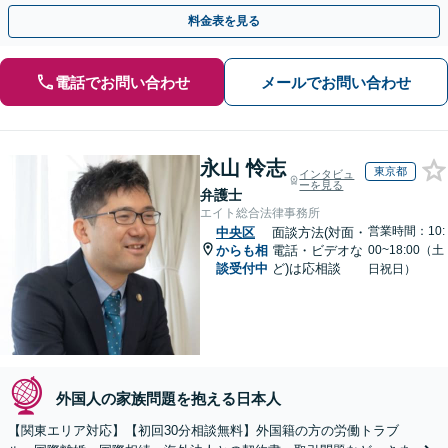
【事前予約で休日・夜間面談可】
料金表を見る
電話でお問い合わせ
メールでお問い合わせ
永山 怜志
東京都
インタビュ
ーを見る
弁護士
エイト総合法律事務所
営業時間：10:
中央区
面談方法(対面・
からも相
電話・ビデオな
00~18:00（土
談受付中
ど)は応相談
日祝日）
外国人の家族問題を抱える日本人
【関東エリア対応】【初回30分相談無料】外国籍の方の労働トラブ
━━━━━━━━━━━━━━━━━━━━
## [What you are asked to do]
Reproduce the listing in full and exactly, excluding any pictures it holds.

## [Output of the task]
【事前予約で休日・夜間面談可】
料金表を見る
電話でお問い合わせ
メールでお問い合わせ
永山 怜志
東京都
インタビュ
ーを見る
弁護士
エイト総合法律事務所
営業時間：10:
中央区
面談方法(対面・
からも相
電話・ビデオな
00~18:00（土
談受付中
ど)は応相談
日祝日）
外国人の家族問題を抱える日本人
【関東エリア対応】【初回30分相談無料】外国籍の方の労働トラブ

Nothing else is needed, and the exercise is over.